**SUPPLIED TEXT:**
= Beginning of Section =
Physlib.QuantumMechanics.OneDimension.HilbertSpace.SchwartzSubmodule

The continuous complex-linear map $\iota : \mathcal{S}(\mathbb{R}, \mathbb{C}) \to L^2(\mathbb{R}, \mathbb{C})$ that embeds the space of Schwartz functions $\mathcal{S}(\mathbb{R}, \mathbb{C})$ into the Hilbert space of square-integrable functions $L^2(\mathbb{R}, \mathbb{C})$ with respect to the Lebesgue measure.

The continuous linear map $\iota : \mathcal{S}(\mathbb{R}, \mathbb{C}) \to L^2(\mathbb{R}, \mathbb{C})$ that embeds the space of Schwartz functions $\mathcal{S}(\mathbb{R}, \mathbb{C})$ into the Hilbert space of square-integrable functions $L^2(\mathbb{R}, \mathbb{C})$ is injective.

Let $\mathcal{S}(\mathbb{R}, \mathbb{C})$ be the space of Schwartz functions and $\iota : \mathcal{S}(\mathbb{R}, \mathbb{C}) \to L^2(\mathbb{R}, \mathbb{C})$ be the continuous linear inclusion into the Hilbert space of square-integrable functions. For any Schwartz function $\psi \in \mathcal{S}(\mathbb{R}, \mathbb{C})$, its image $\iota(\psi)$ is equal to $\psi$ almost everywhere with respect to the Lebesgue measure.
= End of Section =
**REQUIREMENT A:**
Arrange the part of the records that opens with the line containing "Industries (IAI) déclarait avoir remporté un" and closes with the line containing "kun je zelf" as a Markdown table with columns Row and Line, numbering the rows and skipping blank lines. Leave the pictures out.

**STORED DATA:**
= Beginning of Section =
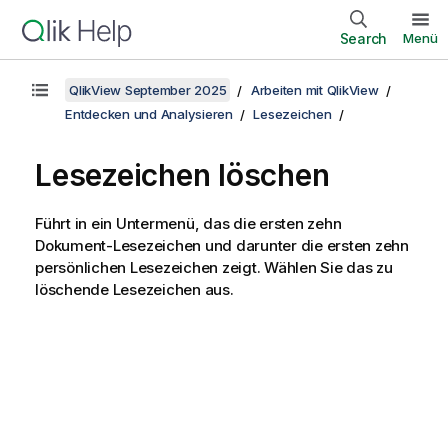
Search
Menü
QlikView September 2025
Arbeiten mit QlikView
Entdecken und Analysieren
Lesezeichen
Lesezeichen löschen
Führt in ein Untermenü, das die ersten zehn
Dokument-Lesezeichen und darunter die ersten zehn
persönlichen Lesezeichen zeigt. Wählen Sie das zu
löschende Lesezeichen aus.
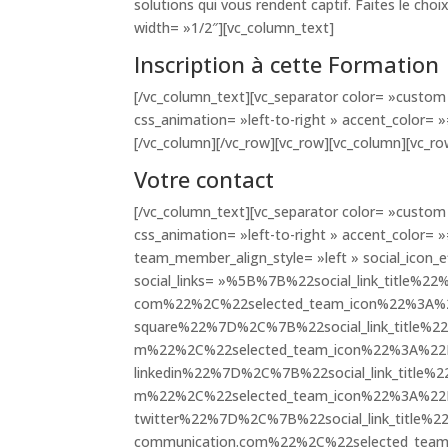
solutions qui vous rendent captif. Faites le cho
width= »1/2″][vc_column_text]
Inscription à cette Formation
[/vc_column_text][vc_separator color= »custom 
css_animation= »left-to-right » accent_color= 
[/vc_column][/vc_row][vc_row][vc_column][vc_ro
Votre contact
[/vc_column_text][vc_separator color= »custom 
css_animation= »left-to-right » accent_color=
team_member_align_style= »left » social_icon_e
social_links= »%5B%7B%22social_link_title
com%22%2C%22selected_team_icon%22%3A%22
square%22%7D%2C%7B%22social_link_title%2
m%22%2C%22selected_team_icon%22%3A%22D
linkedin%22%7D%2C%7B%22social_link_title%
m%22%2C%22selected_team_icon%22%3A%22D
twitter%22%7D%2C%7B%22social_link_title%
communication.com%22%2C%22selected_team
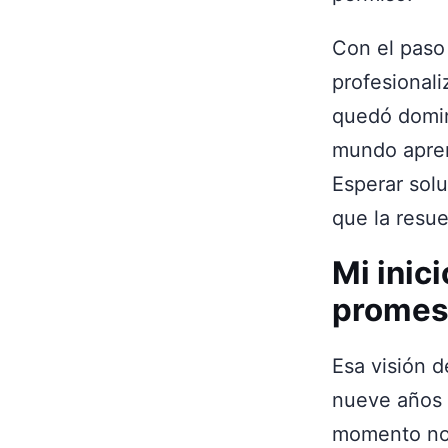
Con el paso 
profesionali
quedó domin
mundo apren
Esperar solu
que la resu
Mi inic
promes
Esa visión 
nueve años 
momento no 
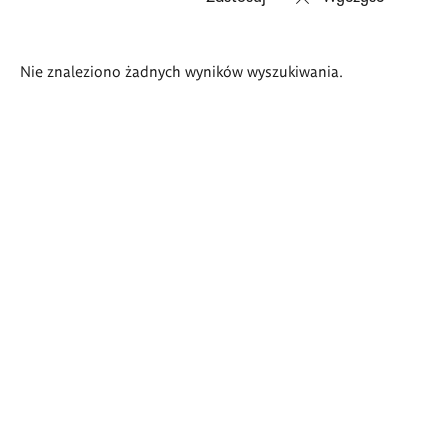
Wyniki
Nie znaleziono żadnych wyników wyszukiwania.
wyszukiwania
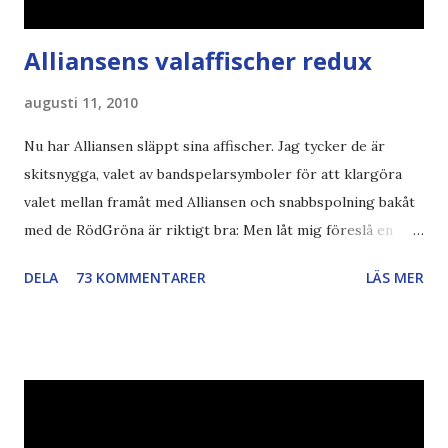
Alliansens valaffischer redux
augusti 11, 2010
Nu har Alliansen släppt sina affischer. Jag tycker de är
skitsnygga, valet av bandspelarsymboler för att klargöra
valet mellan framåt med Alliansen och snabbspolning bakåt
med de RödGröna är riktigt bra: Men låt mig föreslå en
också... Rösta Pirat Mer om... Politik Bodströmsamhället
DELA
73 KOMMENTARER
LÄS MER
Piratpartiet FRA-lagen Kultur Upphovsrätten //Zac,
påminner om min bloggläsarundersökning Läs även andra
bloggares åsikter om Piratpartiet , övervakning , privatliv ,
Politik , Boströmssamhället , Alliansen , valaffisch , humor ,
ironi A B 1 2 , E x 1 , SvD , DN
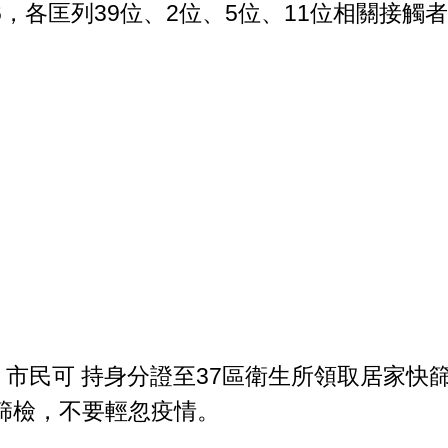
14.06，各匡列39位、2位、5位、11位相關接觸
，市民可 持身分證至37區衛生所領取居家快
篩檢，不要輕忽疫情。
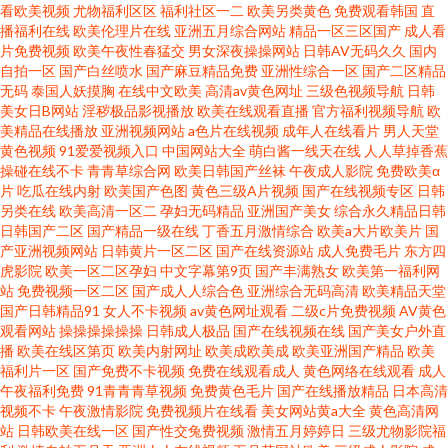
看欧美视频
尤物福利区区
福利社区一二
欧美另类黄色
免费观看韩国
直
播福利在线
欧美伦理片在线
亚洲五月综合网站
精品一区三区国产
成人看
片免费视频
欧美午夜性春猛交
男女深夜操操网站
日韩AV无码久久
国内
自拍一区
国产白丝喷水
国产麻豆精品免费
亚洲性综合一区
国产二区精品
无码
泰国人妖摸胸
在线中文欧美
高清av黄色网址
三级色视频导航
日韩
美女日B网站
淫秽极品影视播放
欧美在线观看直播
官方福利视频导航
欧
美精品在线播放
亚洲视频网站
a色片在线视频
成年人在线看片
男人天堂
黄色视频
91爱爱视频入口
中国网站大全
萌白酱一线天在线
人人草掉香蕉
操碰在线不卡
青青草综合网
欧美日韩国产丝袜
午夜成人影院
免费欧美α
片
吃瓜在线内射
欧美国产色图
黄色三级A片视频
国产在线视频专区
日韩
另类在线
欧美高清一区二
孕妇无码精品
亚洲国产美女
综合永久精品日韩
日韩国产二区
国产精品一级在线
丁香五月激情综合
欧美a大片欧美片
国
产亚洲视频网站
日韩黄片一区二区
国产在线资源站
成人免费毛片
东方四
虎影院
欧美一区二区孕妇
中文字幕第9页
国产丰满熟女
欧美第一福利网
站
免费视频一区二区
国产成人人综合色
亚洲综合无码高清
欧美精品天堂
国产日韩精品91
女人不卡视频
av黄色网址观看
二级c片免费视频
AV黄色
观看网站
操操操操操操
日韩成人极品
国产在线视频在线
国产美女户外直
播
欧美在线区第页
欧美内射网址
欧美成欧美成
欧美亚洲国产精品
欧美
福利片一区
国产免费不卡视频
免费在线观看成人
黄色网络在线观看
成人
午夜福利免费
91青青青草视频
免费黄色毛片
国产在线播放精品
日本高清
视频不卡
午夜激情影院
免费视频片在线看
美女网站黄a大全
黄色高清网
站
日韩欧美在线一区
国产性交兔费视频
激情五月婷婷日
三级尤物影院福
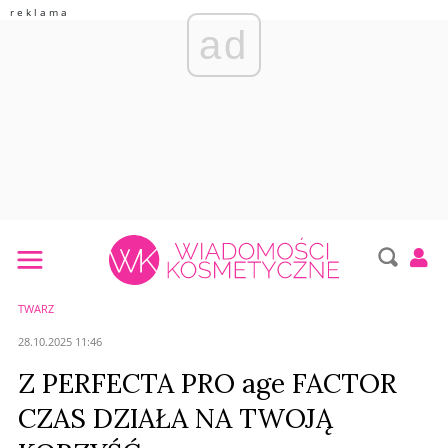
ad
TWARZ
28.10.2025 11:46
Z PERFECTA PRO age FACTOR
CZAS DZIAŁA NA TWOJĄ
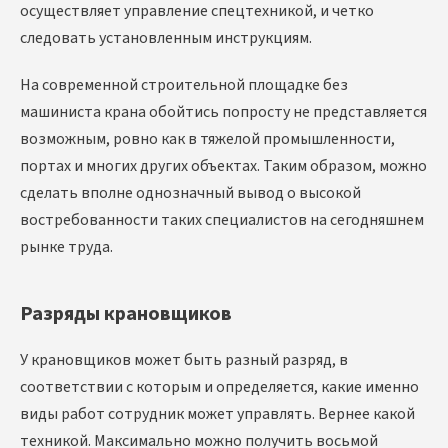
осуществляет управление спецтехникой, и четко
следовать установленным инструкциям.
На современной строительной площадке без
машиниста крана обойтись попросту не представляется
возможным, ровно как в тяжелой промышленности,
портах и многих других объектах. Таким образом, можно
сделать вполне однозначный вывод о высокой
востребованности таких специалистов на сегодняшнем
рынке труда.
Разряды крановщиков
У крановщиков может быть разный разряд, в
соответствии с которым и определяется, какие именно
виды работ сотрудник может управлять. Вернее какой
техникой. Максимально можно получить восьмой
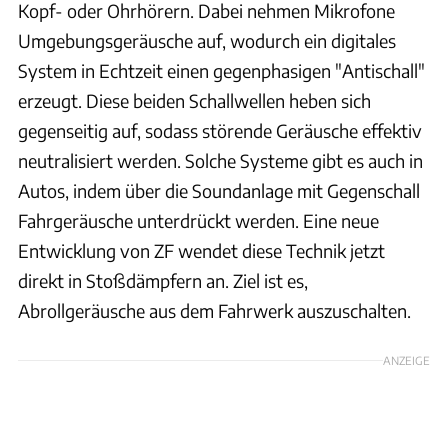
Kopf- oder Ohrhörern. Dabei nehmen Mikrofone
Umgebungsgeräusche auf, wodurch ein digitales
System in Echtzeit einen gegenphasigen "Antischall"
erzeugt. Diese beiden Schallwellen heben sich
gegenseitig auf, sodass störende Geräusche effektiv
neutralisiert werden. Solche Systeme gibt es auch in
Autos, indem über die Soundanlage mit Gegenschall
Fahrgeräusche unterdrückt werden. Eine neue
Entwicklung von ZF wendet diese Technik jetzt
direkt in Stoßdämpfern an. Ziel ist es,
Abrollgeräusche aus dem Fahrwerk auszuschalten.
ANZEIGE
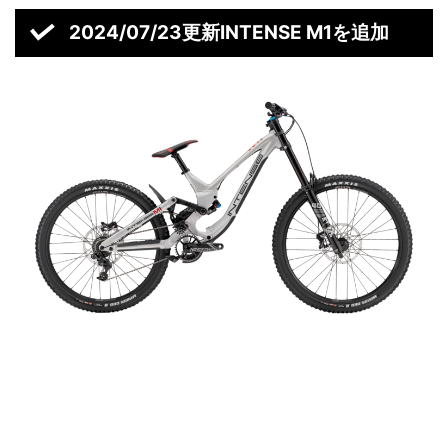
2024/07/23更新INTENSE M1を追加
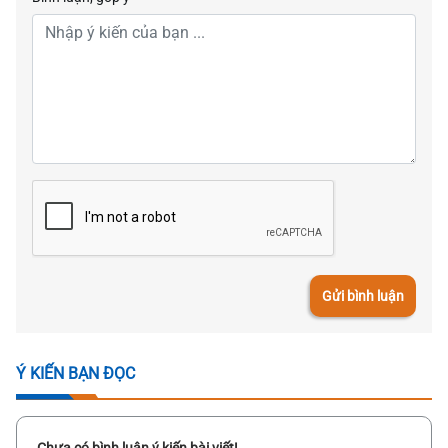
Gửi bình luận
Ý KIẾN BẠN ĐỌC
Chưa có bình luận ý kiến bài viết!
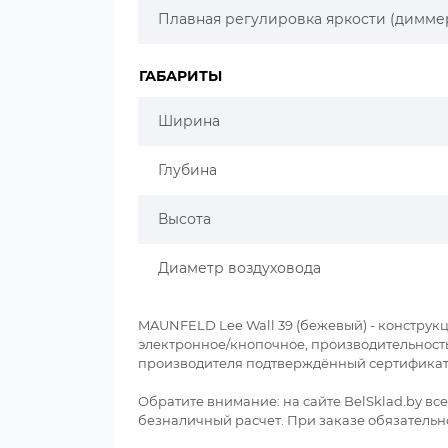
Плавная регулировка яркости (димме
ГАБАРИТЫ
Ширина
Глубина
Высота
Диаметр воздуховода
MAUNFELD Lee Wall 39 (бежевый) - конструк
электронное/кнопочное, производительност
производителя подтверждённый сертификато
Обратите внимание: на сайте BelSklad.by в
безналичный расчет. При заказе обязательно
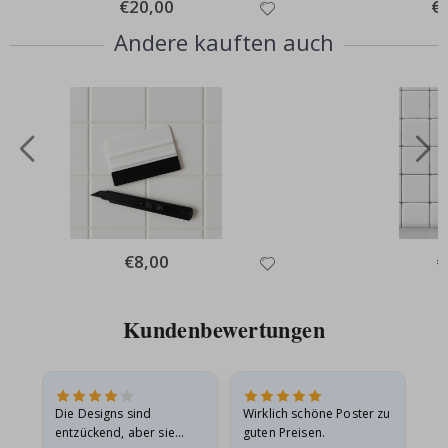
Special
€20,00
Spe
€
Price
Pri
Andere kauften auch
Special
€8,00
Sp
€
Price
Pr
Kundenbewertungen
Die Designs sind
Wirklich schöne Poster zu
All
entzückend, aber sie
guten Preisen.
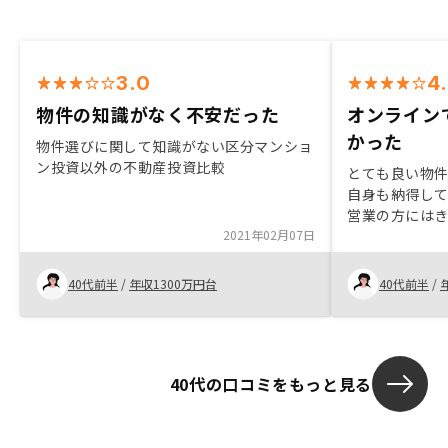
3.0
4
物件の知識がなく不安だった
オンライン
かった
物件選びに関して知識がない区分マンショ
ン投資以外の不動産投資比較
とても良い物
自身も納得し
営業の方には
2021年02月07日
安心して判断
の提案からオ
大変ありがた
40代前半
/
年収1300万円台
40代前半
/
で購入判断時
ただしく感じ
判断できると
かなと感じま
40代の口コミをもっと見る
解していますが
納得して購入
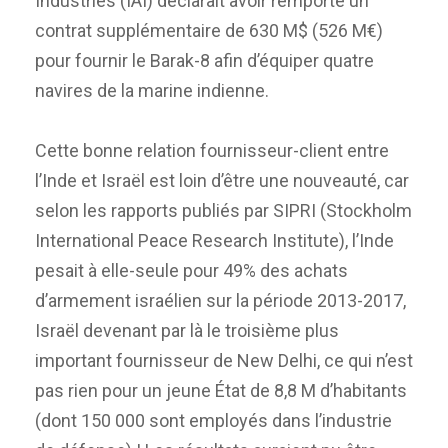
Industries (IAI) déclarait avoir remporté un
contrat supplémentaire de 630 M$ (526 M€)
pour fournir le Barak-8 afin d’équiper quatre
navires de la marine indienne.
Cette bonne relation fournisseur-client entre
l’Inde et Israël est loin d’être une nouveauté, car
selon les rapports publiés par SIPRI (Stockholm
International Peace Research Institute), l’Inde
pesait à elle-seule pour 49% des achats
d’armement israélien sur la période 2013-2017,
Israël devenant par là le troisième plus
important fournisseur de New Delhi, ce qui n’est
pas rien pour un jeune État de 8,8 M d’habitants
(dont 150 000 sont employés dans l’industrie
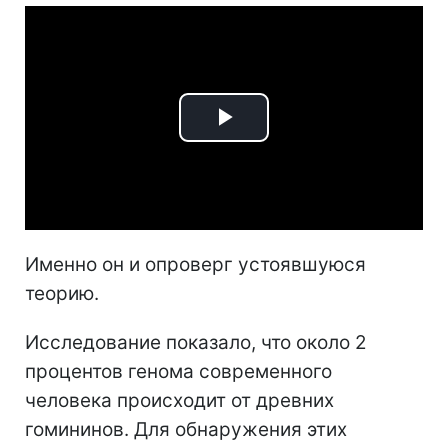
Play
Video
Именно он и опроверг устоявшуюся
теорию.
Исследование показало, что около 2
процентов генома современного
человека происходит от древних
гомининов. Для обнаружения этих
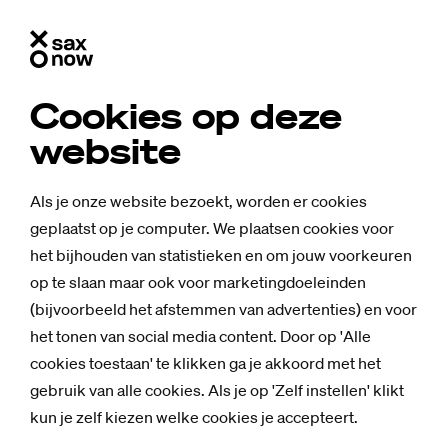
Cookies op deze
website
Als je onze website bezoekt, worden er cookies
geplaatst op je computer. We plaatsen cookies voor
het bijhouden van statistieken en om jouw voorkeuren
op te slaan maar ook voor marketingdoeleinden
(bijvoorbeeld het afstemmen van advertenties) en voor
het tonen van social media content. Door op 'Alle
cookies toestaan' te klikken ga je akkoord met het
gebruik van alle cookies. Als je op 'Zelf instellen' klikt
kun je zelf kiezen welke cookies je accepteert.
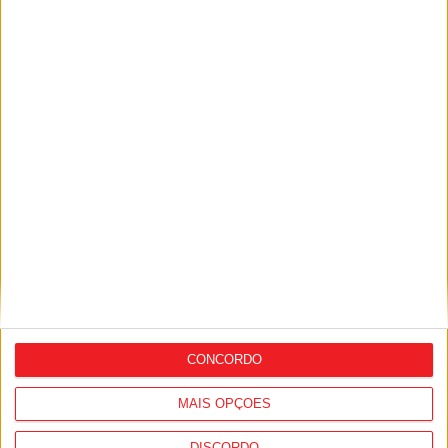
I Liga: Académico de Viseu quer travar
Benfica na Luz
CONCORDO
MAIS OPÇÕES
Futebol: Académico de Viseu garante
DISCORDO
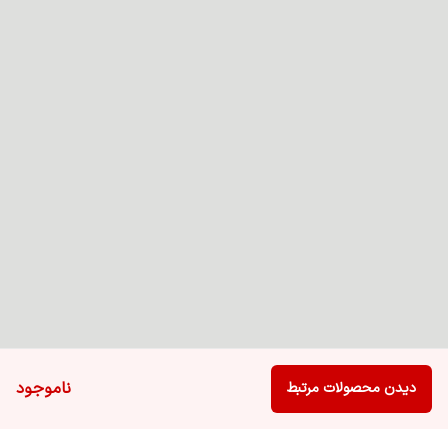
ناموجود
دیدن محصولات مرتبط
= End of Section =
**REQUIREMENT B:**
Return the text on embedding Schwartz functions into L² in full, unchanged.

**EXERCISE RESULT A:**
| Row | Line |
|---|---|
| 1 | Industries (IAI) déclarait avoir remporté un |
| 2 | contrat supplémentaire de 630 M$ (526 M€) |
| 3 | pour fournir le Barak-8 afin d’équiper quatre |
| 4 | navires de la marine indienne. |
| 5 | Cette bonne relation fournisseur-client entre |
| 6 | l’Inde et Israël est loin d’être une nouveauté, car |
| 7 | selon les rapports publiés par SIPRI (Stockholm |
| 8 | International Peace Research Institute), l’Inde |
| 9 | pesait à elle-seule pour 49% des achats |
| 10 | d’armement israélien sur la période 2013-2017, |
| 11 | Israël devenant par là le troisième plus |
| 12 | important fournisseur de New Delhi, ce qui n’est |
| 13 | pas rien pour un jeune État de 8,8 M d’habitants |
| 14 | (dont 150 000 sont employés dans l’industrie |
| 15 | Play |
| 16 | Video |
| 17 | Именно он и опроверг устоявшуюся |
| 18 | теорию. |
| 19 | Исследование показало, что около 2 |
| 20 | процентов генома современного |
| 21 | человека происходит от древних |
| 22 | гомининов. Для обнаружения этих |
| 23 | Cookies op deze |
| 24 | website |
| 25 | Als je onze website bezoekt, worden er cookies |
| 26 | geplaatst op je computer. We plaatsen cookies voor |
| 27 | het bijhouden van statistieken en om jouw voorkeuren |
| 28 | op te slaan maar ook voor marketingdoeleinden |
| 29 | (bijvoorbeeld het afstemmen van advertenties) en voor |
| 30 | het tonen van social media content. Door op 'Alle |
| 31 | cookies toestaan' te klikken ga je akkoord met het |
| 32 | gebruik van alle cookies. Als je op 'Zelf instellen' klikt |
| 33 | kun je zelf kiezen welke cookies je accepteert. |

**EXERCISE RESULT B:**
Physlib.QuantumMechanics.OneDimension.HilbertSpace.SchwartzSubmodule

The continuous complex-linear map $\iota : \mathcal{S}(\mathbb{R}, \mathbb{C}) \to L^2(\mathbb{R}, \mathbb{C})$ that embeds the space of Schwartz functions $\mathcal{S}(\mathbb{R}, \mathbb{C})$ into the Hilbert space of square-integrable functions $L^2(\mathbb{R}, \mathbb{C})$ with respect to the Lebesgue measure.

The continuous linear map $\iota : \mathcal{S}(\mathbb{R}, \mathbb{C}) \to L^2(\mathbb{R}, \mathbb{C})$ that embeds the space of Schwartz functions $\mathcal{S}(\mathbb{R}, \mathbb{C})$ into the Hilbert space of square-integrable functions $L^2(\mathbb{R}, \mathbb{C})$ is injective.

Let $\mathcal{S}(\mathbb{R}, \mathbb{C})$ be the space of Schwartz functions and $\iota : \mathcal{S}(\mathbb{R}, \mathbb{C}) \to L^2(\mathbb{R}, \mathbb{C})$ be the continuous linear inclusion into the Hilbert space of square-integrable functions. For any Schwartz function $\psi \in \mathcal{S}(\mathbb{R}, \mathbb{C})$, its image $\iota(\psi)$ is equal to $\psi$ almost everywhere with respect to the Lebesgue measure.